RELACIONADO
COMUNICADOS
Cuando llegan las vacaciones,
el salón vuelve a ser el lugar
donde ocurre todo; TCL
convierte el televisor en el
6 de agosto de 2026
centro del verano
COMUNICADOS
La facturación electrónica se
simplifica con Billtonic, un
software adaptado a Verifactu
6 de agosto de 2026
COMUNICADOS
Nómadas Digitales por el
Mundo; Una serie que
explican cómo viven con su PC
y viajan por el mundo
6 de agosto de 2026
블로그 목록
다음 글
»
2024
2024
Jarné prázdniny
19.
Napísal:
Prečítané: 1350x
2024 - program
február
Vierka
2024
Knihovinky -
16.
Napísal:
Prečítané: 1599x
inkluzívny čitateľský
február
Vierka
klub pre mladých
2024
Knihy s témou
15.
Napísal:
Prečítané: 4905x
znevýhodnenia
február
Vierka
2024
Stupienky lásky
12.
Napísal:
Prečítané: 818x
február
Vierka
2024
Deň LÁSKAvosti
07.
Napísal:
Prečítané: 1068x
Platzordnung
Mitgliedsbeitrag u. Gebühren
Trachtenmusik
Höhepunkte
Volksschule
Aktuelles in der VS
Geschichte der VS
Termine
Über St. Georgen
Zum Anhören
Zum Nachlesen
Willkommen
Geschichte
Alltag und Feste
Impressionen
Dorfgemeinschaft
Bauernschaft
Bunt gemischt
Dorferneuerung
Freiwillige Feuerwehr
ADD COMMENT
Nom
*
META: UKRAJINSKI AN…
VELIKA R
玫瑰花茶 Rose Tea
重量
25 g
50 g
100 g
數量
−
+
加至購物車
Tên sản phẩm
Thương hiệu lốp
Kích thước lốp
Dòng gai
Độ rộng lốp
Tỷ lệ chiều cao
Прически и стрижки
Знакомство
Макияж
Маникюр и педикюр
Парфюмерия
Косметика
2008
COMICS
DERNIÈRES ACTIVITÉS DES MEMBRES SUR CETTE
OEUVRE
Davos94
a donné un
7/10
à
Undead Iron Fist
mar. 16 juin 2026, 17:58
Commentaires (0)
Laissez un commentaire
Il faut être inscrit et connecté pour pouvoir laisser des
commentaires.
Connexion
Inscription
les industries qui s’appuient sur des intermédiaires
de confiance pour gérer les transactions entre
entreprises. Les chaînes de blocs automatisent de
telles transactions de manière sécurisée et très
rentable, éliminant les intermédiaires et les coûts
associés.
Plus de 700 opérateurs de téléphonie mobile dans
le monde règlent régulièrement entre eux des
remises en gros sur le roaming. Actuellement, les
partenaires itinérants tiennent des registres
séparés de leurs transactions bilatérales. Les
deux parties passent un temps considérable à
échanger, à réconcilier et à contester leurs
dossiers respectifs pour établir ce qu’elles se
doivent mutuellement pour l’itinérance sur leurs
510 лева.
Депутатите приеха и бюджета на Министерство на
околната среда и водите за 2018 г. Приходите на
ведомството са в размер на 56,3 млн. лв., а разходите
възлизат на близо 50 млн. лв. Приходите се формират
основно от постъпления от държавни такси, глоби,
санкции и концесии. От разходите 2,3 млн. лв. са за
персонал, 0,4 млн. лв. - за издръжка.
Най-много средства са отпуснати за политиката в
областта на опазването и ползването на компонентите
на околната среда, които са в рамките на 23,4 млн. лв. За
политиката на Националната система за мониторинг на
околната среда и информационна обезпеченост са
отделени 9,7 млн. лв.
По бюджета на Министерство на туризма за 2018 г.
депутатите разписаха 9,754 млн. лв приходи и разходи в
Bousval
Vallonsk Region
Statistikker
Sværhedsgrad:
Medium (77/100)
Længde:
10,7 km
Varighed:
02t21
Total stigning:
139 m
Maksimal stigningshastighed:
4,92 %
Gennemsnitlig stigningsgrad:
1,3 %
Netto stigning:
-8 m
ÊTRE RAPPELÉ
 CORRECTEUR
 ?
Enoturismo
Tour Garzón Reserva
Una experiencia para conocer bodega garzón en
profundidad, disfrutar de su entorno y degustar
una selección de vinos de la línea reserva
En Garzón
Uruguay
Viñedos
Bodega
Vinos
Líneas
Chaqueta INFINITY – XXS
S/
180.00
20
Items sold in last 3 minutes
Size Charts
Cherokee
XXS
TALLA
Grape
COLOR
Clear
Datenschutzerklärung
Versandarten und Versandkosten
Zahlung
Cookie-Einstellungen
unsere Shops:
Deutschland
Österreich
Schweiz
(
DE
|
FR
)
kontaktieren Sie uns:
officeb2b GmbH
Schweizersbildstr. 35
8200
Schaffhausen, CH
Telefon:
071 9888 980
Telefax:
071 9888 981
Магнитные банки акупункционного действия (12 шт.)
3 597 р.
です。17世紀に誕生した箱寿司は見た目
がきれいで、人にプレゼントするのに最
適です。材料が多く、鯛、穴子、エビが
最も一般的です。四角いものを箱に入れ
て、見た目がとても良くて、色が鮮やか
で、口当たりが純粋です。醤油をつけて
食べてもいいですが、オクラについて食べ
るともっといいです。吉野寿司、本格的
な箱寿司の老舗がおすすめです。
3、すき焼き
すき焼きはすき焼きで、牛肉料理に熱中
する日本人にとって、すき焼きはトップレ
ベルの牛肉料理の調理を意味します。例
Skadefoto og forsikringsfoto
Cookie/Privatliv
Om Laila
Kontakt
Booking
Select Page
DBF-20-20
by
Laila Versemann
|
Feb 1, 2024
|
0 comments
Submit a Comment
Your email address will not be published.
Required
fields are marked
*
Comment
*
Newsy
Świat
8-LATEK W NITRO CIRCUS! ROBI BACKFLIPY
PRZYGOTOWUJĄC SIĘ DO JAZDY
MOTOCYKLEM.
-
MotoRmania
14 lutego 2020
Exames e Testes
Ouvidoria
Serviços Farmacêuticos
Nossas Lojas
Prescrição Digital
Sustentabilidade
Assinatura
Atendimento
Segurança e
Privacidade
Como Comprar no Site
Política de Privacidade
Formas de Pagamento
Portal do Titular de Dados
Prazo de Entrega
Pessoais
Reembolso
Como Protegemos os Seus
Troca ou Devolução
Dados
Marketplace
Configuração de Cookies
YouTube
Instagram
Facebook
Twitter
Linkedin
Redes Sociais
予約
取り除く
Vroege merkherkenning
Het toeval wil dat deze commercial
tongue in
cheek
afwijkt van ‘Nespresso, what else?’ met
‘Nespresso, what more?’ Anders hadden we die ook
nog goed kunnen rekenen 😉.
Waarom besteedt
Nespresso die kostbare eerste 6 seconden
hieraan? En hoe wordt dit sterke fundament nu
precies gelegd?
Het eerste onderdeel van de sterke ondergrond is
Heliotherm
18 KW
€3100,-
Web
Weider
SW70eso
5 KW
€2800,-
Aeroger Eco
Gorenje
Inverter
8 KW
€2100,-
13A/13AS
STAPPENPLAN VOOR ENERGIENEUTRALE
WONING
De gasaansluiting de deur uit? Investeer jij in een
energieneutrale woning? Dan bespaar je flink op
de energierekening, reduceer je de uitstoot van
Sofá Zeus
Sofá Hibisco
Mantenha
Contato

---+---

■ **TO-DO ITEM**: Using the records above, copy word for word the line with "simplifica con Billtonic, un", the line with "Депутатите приеха и", and every line between them.

■ **RESPONSE TO THE EXERCISE**:
simplifica con Billtonic, un
software adaptado a Verifactu
6 de agosto de 2026
COMUNICADOS
Nómadas Digitales por el
Mundo; Una serie que
explican cómo viven con su PC
y viajan por el mundo
6 de agosto de 2026
블로그 목록
다음 글
»
2024
2024
Jarné prázdniny
19.
Napísal:
Prečítané: 1350x
2024 - program
február
Vierka
2024
Knihovinky -
16.
Napísal:
Prečítané: 1599x
inkluzívny čitateľský
február
Vierka
klub pre mladých
2024
Knihy s témou
15.
Napísal:
Prečítané: 4905x
znevýhodnenia
február
Vierka
2024
Stupienky lásky
12.
Napísal:
Prečítané: 818x
február
Vierka
2024
Deň LÁSKAvosti
07.
Napísal:
Prečítané: 1068x
Platzordnung
Mitgliedsbeitrag u. Gebühren
Trachtenmusik
Höhepunkte
Volksschule
Aktuelles in der VS
Geschichte der VS
Termine
Über St. Georgen
Zum Anhören
Zum Nachlesen
Willkommen
Geschichte
Alltag und Feste
Impressionen
Dorfgemeinschaft
Bauernschaft
Bunt gemischt
Dorferneuerung
Freiwillige Feuerwehr
ADD COMMENT
Nom
*
META: UKRAJINSKI AN…
VELIKA R
玫瑰花茶 Rose Tea
重量
25 g
50 g
100 g
數量
−
+
加至購物車
Tên sản phẩm
Thương hiệu lốp
Kích thước lốp
Dòng gai
Độ rộng lốp
Tỷ lệ chiều cao
Прически и стрижки
Знакомство
Макияж
Маникюр и педикюр
Парфюмерия
Косметика
2008
COMICS
DERNIÈRES ACTIVITÉS DES MEMBRES SUR CETTE
OEUVRE
Davos94
a donné un
7/10
à
Undead Iron Fist
mar. 16 juin 2026, 17:58
Commentaires (0)
Laissez un commentaire
Il faut être inscrit et connecté pour pouvoir laisser des
commentaires.
Connexion
Inscription
les industries qui s’appuient sur des intermédiaires
de confiance pour gérer les transactions entre
entreprises. Les chaînes de blocs automatisent de
telles transactions de manière sécurisée et très
rentable, éliminant les intermédiaires et les coûts
associés.
Plus de 700 opérateurs de téléphonie mobile dans
le monde règlent régulièrement entre eux des
remises en gros sur le roaming. Actuellement, les
partenaires itinérants tiennent des registres
séparés de leurs transactions bilatérales. Les
deux parties passent un temps considérable à
échanger, à réconcilier et à contester leurs
dossiers respectifs pour établir ce qu’elles se
doivent mutuellement pour l’itinérance sur leurs
510 лева.
Депутатите приеха и бюджета на Министерство на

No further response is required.